[ExI] Gravitational Waves Detected By LIGO!

spike spike66 at att.net
Sat Feb 13 14:13:00 UTC 2016


 

 

From: extropy-chat [mailto:extropy-chat-bounces at lists.extropy.org] On Behalf Of Tomaz Kristan
Sent: Saturday, February 13, 2016 5:35 AM
To: ExI chat list <extropy-chat at lists.extropy.org>
Subject: Re: [ExI] Gravitational Waves Detected By LIGO!

 

Anders,

 

>…How many super-massive black holes like our own Sagittarius A we have inside the 10^9 ly radius sphere around us? From one hundred million to one billion, there about. Each having mass of about 10 million Suns or 1 million small black holes.

 

>…How often do small black holes rain onto those big ones? I don't know, but at least 10^14 of them have already fallen, apparently. Otherwise we would not have so many so big supermassives. That is at least 10000 per year for the entire history after the Big Bang.

 

>…10000 per year, but LIGO does not hear that noise?

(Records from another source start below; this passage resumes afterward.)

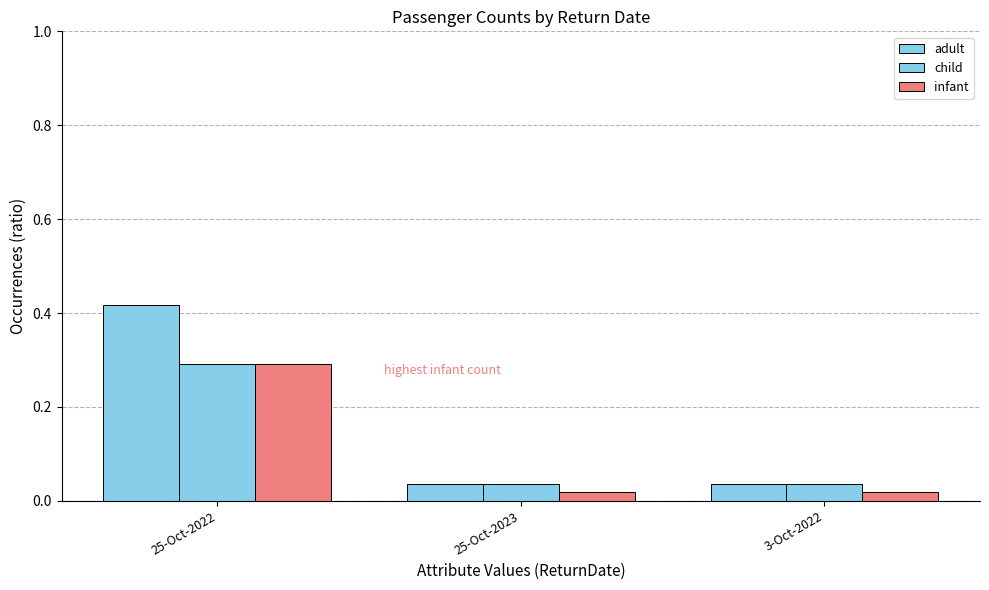

Which series has the largest range (max minus min)?

adult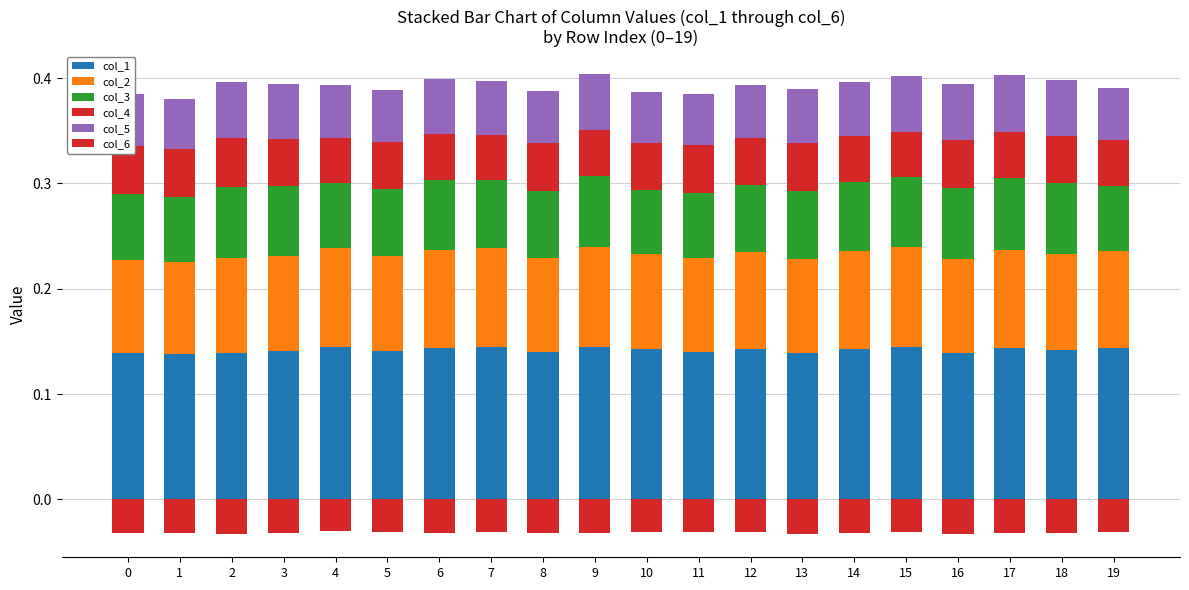

Reading right to left, list all the values displayed in this chart.

col_1: 19=0.1	18=0.1	17=0.1	16=0.1	15=0.1	14=0.1	13=0.1	12=0.1	11=0.1	10=0.1	9=0.1	8=0.1	7=0.1	6=0.1	5=0.1	4=0.1	3=0.1	2=0.1	1=0.1	0=0.1
col_2: 19=0.1	18=0.1	17=0.1	16=0.1	15=0.1	14=0.1	13=0.1	12=0.1	11=0.1	10=0.1	9=0.1	8=0.1	7=0.1	6=0.1	5=0.1	4=0.1	3=0.1	2=0.1	1=0.1	0=0.1
col_3: 19=0.1	18=0.1	17=0.1	16=0.1	15=0.1	14=0.1	13=0.1	12=0.1	11=0.1	10=0.1	9=0.1	8=0.1	7=0.1	6=0.1	5=0.1	4=0.1	3=0.1	2=0.1	1=0.1	0=0.1
col_4: 19=0.0	18=0.0	17=0.0	16=0.0	15=0.0	14=0.0	13=0.0	12=0.0	11=0.0	10=0.0	9=0.0	8=0.0	7=0.0	6=0.0	5=0.0	4=0.0	3=0.0	2=0.0	1=0.0	0=0.0
col_5: 19=0.0	18=0.1	17=0.1	16=0.1	15=0.1	14=0.1	13=0.1	12=0.1	11=0.0	10=0.0	9=0.1	8=0.0	7=0.1	6=0.1	5=0.0	4=0.0	3=0.1	2=0.1	1=0.0	0=0.0
col_6: 19=-0.0	18=-0.0	17=-0.0	16=-0.0	15=-0.0	14=-0.0	13=-0.0	12=-0.0	11=-0.0	10=-0.0	9=-0.0	8=-0.0	7=-0.0	6=-0.0	5=-0.0	4=-0.0	3=-0.0	2=-0.0	1=-0.0	0=-0.0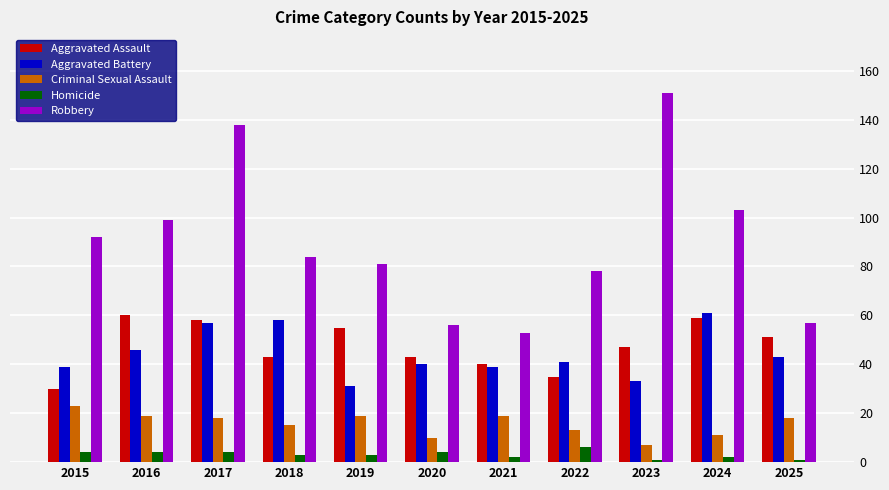

Which series has the largest range (max minus min)?

Robbery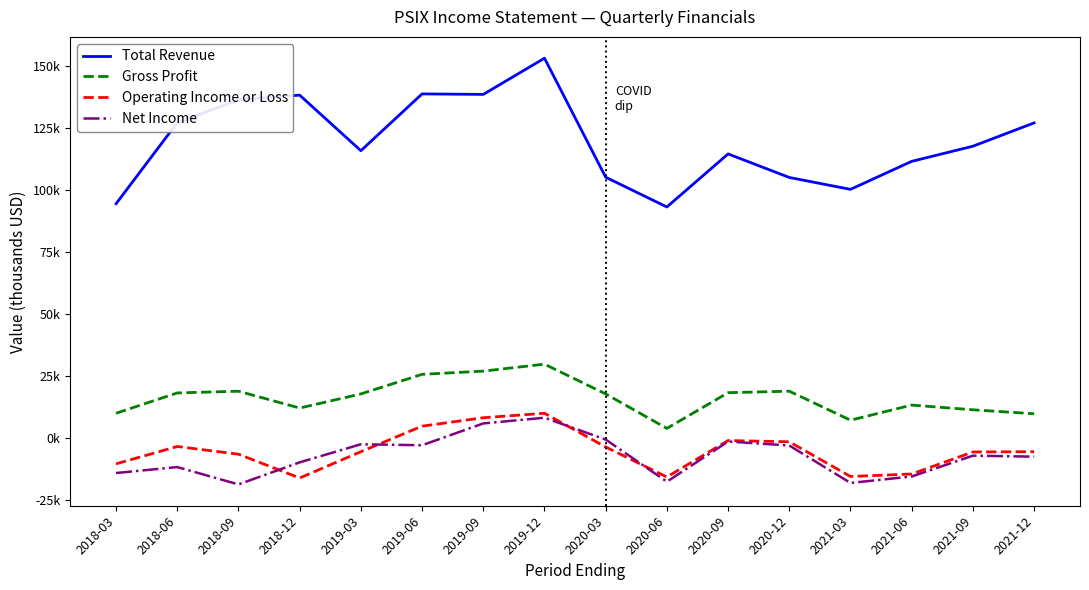

True or false: Gross Profit and Net Income cross at least once.

False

But caught a much smaller collision?

 

>…I find it difficult to believe this… Tomaz

 

 

Next time a black hole does drop into our own Sag A, we will detect it, assuming the detector is still around.  That black hole has already cleaned up the area around it, so having something new fall in requires just exactly the right encounter between two stars farther out.  There is no reason to think this happens very often.

 

We can calculate and estimate it however, or better yet, create a simulation.  We can use that trick I developed for GIMPS to estimate the time between the next similar event.  I am taking good care of my health, hoping to live long enough to see the next one.